Effective consultation processes for beneficial ownership transparency reform
Introduction
Open Ownership’s implementation guide sets out six common elements of beneficial ownership reform:
- 1. Consider: exploring the different policy benefits of beneficial ownership transparency and models of achieving these.
- 2. Commit: securing buy-in from key stakeholders; making public statements of intent.
- 3. Legal: creating or updating legal and policy frameworks to enable, support and mandate improved beneficial ownership transparency.
- 4. Systems and 5 Data: systems development and data modelling and verification: creating or adapting ICT systems and business processes to collect and provide access to data on beneficial ownership; making sure the right field of data are collected to support priority use-cases and embedding mechanisms to increase data quality.
- 6. Publish: sustainable provision of openly licensed data according to a common standard.
At each of these stages, consulting with key stakeholders can be critical to:
- Understand different user needs
- Identify potential pitfalls and challenges early on
- Find the connections between beneficial ownership disclosure and other issues such as public procurement or promoting inward investment
- Harness expertise from outside your organisation
- Build awareness of disclosure requirements and seed changes in behaviour that can support compliance
- Fulfil formal requirements for consultation
Each stage of the implementation cycle will require consultation and a thoughtful and tailored approach. An important question to consider throughout implementation is who will be affected by the decisions made. Ensuring there is a well-articulated answer to this question should lead to effective decision-making on which people or groups must be involved to ensure accurate disclosure.
When identifying which stakeholder groups to involve, implementers should be guided by the policy goals that are being sought through beneficial ownership transparency. In general, stakeholders should include other government actors across different levels and agencies, civil society and private sector actors. The level of engagement with specific stakeholders in each group may vary according to the scope of reform, for example: where reform is targeted at companies in particular sectors such as extractives; at companies that are contracting with governments; or where reform is at sub-national level.
There is an understandable tendency in government to limit public communication to major policy announcements or occasions when there is a clear policy direction to communicate. Good consultation will have regular communication about a range of different parts of the project, so finding channels (e.g. blogs and social media) that demand less formal communication styles may be important to allow the project team to talk frequently about their work and keep everyone up to date.

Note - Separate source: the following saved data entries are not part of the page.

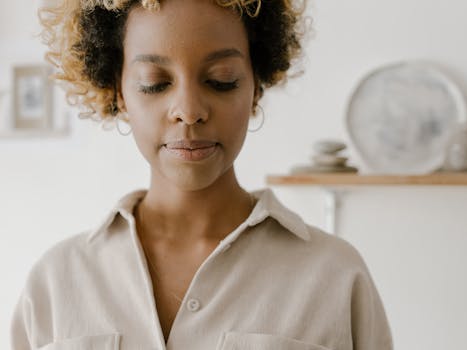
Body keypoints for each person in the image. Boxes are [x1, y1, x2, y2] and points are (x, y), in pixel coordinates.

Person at [11, 0, 393, 349]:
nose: (189, 110)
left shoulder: (336, 277)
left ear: (255, 88)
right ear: (119, 92)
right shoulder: (55, 283)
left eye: (221, 80)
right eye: (154, 83)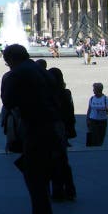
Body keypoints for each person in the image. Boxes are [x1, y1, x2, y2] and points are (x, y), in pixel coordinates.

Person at [1, 44, 62, 214]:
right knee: (41, 172)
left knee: (34, 175)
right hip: (52, 124)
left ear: (11, 59)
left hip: (35, 125)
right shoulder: (40, 69)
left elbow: (8, 100)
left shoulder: (17, 73)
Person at [47, 67, 76, 201]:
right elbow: (70, 112)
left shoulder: (48, 93)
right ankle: (70, 190)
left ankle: (57, 190)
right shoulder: (66, 93)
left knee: (53, 161)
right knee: (63, 161)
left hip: (52, 128)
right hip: (62, 129)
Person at [86, 82, 108, 147]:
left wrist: (103, 109)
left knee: (101, 137)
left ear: (98, 89)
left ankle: (98, 149)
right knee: (93, 137)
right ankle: (94, 150)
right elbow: (89, 109)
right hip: (93, 120)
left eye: (94, 89)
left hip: (102, 121)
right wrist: (87, 119)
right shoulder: (92, 98)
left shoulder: (105, 98)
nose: (93, 90)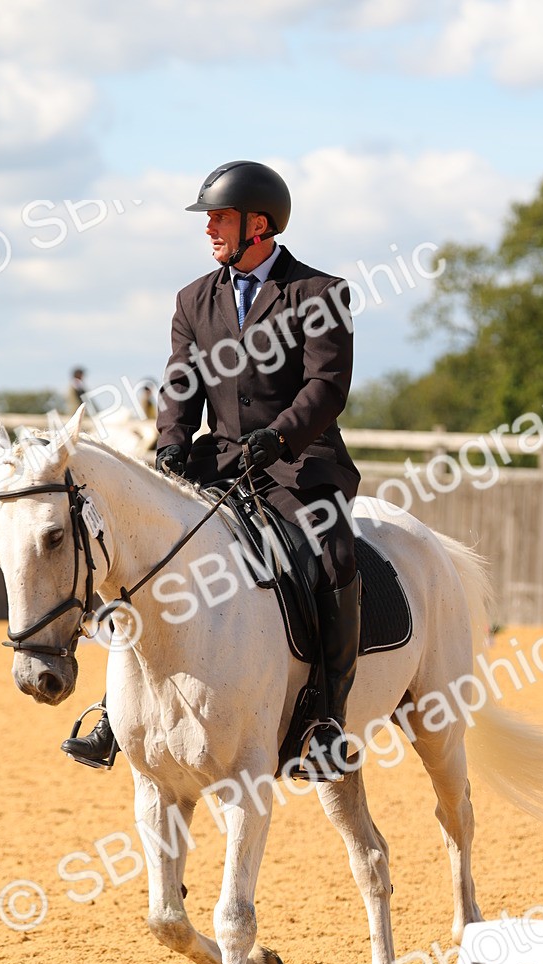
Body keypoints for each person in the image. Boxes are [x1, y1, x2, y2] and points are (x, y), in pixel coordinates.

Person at [62, 160, 360, 779]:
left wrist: (276, 439)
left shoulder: (320, 293)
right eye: (210, 219)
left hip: (298, 465)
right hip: (218, 461)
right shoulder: (194, 299)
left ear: (260, 224)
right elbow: (180, 383)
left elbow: (327, 387)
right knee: (143, 554)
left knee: (330, 557)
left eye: (219, 217)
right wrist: (171, 442)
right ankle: (118, 713)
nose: (210, 230)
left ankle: (325, 721)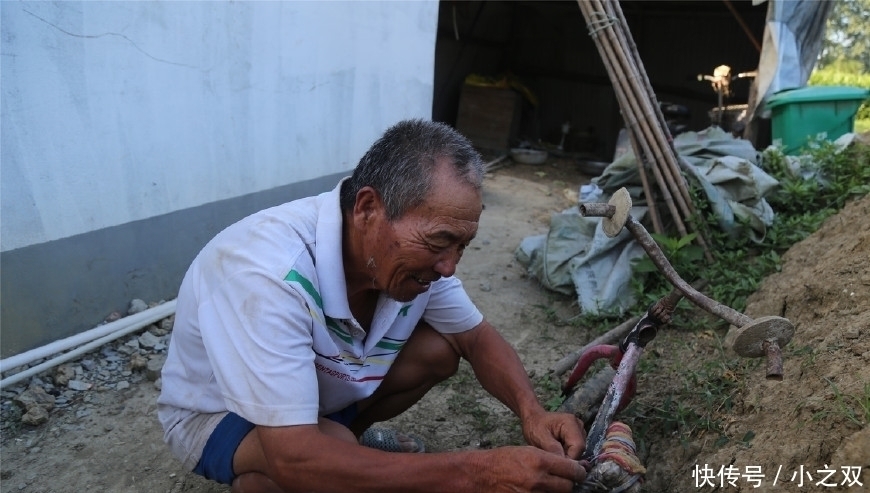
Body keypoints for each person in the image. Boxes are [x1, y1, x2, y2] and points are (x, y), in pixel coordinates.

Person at [157, 119, 588, 493]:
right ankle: (307, 466)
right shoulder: (266, 271)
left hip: (308, 401)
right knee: (301, 470)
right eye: (440, 243)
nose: (449, 267)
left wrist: (533, 412)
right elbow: (294, 456)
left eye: (462, 246)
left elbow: (474, 337)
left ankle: (343, 446)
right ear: (368, 209)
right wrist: (476, 474)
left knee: (438, 352)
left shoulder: (410, 261)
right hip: (217, 415)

Principles for good consultation and engagement
Good documentation
Throughout the process, documenting the inputs from different stakeholders, as well as keeping a good record and publishing updates on the progress of work and what has been learned, is essential to keep everyone who has participated up to date with progress and to provide a record of how and why key decisions have been made. This documentation will also be important when government officials or ministers change during implementation, to explain what has previously happened.

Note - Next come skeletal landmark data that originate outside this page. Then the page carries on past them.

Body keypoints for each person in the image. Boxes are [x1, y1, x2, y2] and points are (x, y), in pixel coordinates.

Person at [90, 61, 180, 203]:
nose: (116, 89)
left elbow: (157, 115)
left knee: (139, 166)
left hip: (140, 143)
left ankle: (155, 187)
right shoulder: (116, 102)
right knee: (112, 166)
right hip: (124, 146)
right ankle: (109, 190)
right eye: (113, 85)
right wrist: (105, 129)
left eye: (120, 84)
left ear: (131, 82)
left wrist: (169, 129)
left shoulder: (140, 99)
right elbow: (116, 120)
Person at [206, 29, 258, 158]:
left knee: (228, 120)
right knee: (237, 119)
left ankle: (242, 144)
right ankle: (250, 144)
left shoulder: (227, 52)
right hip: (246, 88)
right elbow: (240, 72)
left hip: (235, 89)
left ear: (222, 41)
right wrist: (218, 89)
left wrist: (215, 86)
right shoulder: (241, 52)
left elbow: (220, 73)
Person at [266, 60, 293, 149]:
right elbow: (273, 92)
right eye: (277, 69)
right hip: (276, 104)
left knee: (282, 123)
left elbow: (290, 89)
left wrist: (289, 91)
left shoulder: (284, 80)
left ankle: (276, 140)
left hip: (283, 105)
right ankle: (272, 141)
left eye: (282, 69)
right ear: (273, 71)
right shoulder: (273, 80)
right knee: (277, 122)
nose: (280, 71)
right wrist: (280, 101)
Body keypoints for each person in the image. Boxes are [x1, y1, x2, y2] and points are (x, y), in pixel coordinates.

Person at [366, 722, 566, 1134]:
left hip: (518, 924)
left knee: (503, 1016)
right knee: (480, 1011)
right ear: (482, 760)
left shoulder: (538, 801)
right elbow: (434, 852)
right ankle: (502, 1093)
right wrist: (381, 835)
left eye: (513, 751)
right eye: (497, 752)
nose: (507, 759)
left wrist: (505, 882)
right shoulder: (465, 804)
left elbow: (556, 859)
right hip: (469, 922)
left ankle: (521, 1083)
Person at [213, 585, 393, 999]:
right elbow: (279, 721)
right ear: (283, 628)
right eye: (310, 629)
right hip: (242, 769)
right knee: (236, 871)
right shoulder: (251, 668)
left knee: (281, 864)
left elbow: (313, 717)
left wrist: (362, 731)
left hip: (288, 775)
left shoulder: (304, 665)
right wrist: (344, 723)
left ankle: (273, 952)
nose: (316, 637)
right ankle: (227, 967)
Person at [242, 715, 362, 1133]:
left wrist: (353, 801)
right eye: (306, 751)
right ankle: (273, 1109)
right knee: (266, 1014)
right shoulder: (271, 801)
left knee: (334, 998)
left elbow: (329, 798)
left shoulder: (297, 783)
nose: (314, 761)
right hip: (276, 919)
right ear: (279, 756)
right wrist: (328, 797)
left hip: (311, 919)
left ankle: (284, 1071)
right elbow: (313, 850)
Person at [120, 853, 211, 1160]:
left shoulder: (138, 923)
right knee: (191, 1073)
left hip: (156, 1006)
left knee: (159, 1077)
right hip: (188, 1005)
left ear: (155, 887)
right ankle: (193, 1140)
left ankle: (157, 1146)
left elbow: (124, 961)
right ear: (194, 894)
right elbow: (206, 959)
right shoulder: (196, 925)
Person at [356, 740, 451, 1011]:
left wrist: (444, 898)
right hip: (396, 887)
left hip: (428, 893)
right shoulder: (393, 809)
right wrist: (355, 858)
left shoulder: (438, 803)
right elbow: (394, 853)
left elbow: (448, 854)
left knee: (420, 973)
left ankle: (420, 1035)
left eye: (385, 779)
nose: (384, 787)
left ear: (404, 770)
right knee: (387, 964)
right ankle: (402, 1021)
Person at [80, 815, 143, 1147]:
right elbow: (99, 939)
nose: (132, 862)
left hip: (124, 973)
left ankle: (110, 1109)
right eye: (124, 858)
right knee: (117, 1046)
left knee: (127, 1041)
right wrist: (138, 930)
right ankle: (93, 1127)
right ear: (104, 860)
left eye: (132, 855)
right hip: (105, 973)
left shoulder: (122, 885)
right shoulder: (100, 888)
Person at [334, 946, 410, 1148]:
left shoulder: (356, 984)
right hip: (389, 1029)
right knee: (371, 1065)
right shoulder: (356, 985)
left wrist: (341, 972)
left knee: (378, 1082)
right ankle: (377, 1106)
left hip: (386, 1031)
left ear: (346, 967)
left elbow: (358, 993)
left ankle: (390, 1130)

Maintain a good contact database
The aim throughout each stage of the consultation process should be to build a sustainable community of people interested in the reform who can be called upon to input. Finding respondents can be expensive and time-consuming, so ensuring those people or groups who do get involved can be easily contacted again supports success in the long term.

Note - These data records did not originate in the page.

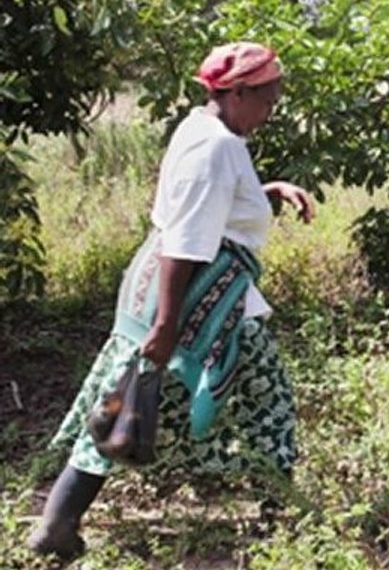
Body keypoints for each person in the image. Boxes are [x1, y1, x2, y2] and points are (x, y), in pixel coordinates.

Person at [28, 42, 315, 559]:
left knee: (121, 405)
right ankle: (283, 526)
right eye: (267, 100)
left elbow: (202, 201)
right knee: (267, 404)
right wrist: (167, 327)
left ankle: (58, 521)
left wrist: (263, 192)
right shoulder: (220, 148)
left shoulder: (201, 128)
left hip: (152, 295)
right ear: (238, 92)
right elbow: (186, 240)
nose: (271, 112)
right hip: (207, 306)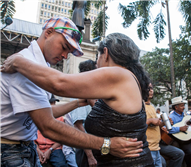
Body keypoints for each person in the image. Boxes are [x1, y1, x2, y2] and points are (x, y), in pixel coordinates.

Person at [0, 17, 143, 167]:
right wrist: (77, 105)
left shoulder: (25, 65)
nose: (65, 56)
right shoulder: (28, 66)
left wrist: (18, 62)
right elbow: (46, 121)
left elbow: (59, 84)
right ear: (48, 32)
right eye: (64, 47)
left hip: (21, 148)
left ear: (105, 54)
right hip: (10, 150)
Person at [146, 84, 185, 167]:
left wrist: (164, 123)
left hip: (156, 145)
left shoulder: (151, 107)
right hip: (149, 146)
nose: (151, 90)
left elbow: (156, 124)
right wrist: (150, 121)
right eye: (148, 88)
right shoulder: (140, 107)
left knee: (179, 153)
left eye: (152, 88)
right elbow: (137, 125)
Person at [69, 60, 97, 167]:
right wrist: (90, 156)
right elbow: (78, 126)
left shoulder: (93, 92)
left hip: (96, 145)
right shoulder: (78, 92)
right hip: (86, 149)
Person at [35, 95, 68, 167]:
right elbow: (32, 138)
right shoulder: (36, 118)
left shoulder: (60, 118)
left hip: (54, 148)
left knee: (61, 164)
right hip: (38, 148)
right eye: (51, 103)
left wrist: (50, 150)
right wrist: (38, 150)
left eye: (54, 103)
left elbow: (61, 138)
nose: (53, 106)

Develop ways to communicate with the largest audience possible
There is an understandable tendency in government to limit public communication to major policy announcements or occasions when there is a clear policy direction to communicate. Good consultation will have regular communication about a range of different parts of the project, so finding channels (e.g. blogs and social media) that demand less formal communication styles may be important to allow the project team to talk frequently about their work and keep everyone up to date.